Given exercise =
Output the data below in full, byte for byte. Nothing may differ.

Given entries =
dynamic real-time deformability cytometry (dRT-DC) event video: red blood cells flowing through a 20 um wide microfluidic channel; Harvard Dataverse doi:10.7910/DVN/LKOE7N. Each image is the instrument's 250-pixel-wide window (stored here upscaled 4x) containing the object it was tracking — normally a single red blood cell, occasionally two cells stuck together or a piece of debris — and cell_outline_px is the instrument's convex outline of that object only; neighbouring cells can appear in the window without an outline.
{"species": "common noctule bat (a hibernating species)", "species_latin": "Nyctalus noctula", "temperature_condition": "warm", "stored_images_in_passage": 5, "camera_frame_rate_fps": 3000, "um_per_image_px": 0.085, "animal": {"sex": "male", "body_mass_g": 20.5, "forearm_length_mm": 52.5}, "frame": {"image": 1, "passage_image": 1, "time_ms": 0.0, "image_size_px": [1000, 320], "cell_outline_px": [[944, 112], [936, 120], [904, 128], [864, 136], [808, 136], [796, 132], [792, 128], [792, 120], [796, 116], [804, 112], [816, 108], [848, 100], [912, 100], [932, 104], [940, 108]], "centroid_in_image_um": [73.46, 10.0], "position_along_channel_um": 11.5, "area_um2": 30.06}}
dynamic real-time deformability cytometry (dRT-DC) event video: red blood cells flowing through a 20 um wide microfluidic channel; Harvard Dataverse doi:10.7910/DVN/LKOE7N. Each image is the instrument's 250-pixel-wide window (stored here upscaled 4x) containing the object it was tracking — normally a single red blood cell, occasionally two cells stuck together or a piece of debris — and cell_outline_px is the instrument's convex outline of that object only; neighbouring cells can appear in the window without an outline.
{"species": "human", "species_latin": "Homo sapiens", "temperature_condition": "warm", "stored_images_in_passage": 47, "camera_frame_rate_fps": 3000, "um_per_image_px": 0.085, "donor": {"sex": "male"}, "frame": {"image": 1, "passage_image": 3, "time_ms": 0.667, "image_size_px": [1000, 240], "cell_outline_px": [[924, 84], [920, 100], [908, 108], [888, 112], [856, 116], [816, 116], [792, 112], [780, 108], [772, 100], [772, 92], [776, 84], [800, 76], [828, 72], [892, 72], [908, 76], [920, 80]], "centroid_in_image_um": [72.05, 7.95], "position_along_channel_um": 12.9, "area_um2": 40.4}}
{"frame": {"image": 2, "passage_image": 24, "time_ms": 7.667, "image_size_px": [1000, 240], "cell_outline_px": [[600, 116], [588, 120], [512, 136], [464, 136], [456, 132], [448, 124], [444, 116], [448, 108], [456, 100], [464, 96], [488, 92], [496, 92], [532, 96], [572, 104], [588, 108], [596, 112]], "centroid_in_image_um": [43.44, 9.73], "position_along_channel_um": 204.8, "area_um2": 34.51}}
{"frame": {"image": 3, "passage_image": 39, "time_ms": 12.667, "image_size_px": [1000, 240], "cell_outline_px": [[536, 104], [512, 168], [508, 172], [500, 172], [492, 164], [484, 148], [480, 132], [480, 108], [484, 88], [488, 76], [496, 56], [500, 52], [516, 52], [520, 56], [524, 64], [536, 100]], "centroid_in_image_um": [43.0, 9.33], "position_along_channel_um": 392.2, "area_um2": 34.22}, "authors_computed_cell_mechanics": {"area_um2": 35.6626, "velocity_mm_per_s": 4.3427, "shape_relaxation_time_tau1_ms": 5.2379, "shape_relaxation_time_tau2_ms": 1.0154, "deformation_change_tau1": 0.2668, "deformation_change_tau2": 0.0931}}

Correct answer =
dynamic real-time deformability cytometry (dRT-DC) event video: red blood cells flowing through a 20 um wide microfluidic channel; Harvard Dataverse doi:10.7910/DVN/LKOE7N. Each image is the instrument's 250-pixel-wide window (stored here upscaled 4x) containing the object it was tracking — normally a single red blood cell, occasionally two cells stuck together or a piece of debris — and cell_outline_px is the instrument's convex outline of that object only; neighbouring cells can appear in the window without an outline.
{"species": "common noctule bat (a hibernating species)", "species_latin": "Nyctalus noctula", "temperature_condition": "warm", "stored_images_in_passage": 5, "camera_frame_rate_fps": 3000, "um_per_image_px": 0.085, "animal": {"sex": "male", "body_mass_g": 20.5, "forearm_length_mm": 52.5}, "frame": {"image": 1, "passage_image": 1, "time_ms": 0.0, "image_size_px": [1000, 320], "cell_outline_px": [[944, 112], [936, 120], [904, 128], [864, 136], [808, 136], [796, 132], [792, 128], [792, 120], [796, 116], [804, 112], [816, 108], [848, 100], [912, 100], [932, 104], [940, 108]], "centroid_in_image_um": [73.46, 10.0], "position_along_channel_um": 11.5, "area_um2": 30.06}}
dynamic real-time deformability cytometry (dRT-DC) event video: red blood cells flowing through a 20 um wide microfluidic channel; Harvard Dataverse doi:10.7910/DVN/LKOE7N. Each image is the instrument's 250-pixel-wide window (stored here upscaled 4x) containing the object it was tracking — normally a single red blood cell, occasionally two cells stuck together or a piece of debris — and cell_outline_px is the instrument's convex outline of that object only; neighbouring cells can appear in the window without an outline.
{"species": "human", "species_latin": "Homo sapiens", "temperature_condition": "warm", "stored_images_in_passage": 47, "camera_frame_rate_fps": 3000, "um_per_image_px": 0.085, "donor": {"sex": "male"}, "frame": {"image": 1, "passage_image": 3, "time_ms": 0.667, "image_size_px": [1000, 240], "cell_outline_px": [[924, 84], [920, 100], [908, 108], [888, 112], [856, 116], [816, 116], [792, 112], [780, 108], [772, 100], [772, 92], [776, 84], [800, 76], [828, 72], [892, 72], [908, 76], [920, 80]], "centroid_in_image_um": [72.05, 7.95], "position_along_channel_um": 12.9, "area_um2": 40.4}}
{"frame": {"image": 2, "passage_image": 24, "time_ms": 7.667, "image_size_px": [1000, 240], "cell_outline_px": [[600, 116], [588, 120], [512, 136], [464, 136], [456, 132], [448, 124], [444, 116], [448, 108], [456, 100], [464, 96], [488, 92], [496, 92], [532, 96], [572, 104], [588, 108], [596, 112]], "centroid_in_image_um": [43.44, 9.73], "position_along_channel_um": 204.8, "area_um2": 34.51}}
{"frame": {"image": 3, "passage_image": 39, "time_ms": 12.667, "image_size_px": [1000, 240], "cell_outline_px": [[536, 104], [512, 168], [508, 172], [500, 172], [492, 164], [484, 148], [480, 132], [480, 108], [484, 88], [488, 76], [496, 56], [500, 52], [516, 52], [520, 56], [524, 64], [536, 100]], "centroid_in_image_um": [43.0, 9.33], "position_along_channel_um": 392.2, "area_um2": 34.22}, "authors_computed_cell_mechanics": {"area_um2": 35.6626, "velocity_mm_per_s": 4.3427, "shape_relaxation_time_tau1_ms": 5.2379, "shape_relaxation_time_tau2_ms": 1.0154, "deformation_change_tau1": 0.2668, "deformation_change_tau2": 0.0931}}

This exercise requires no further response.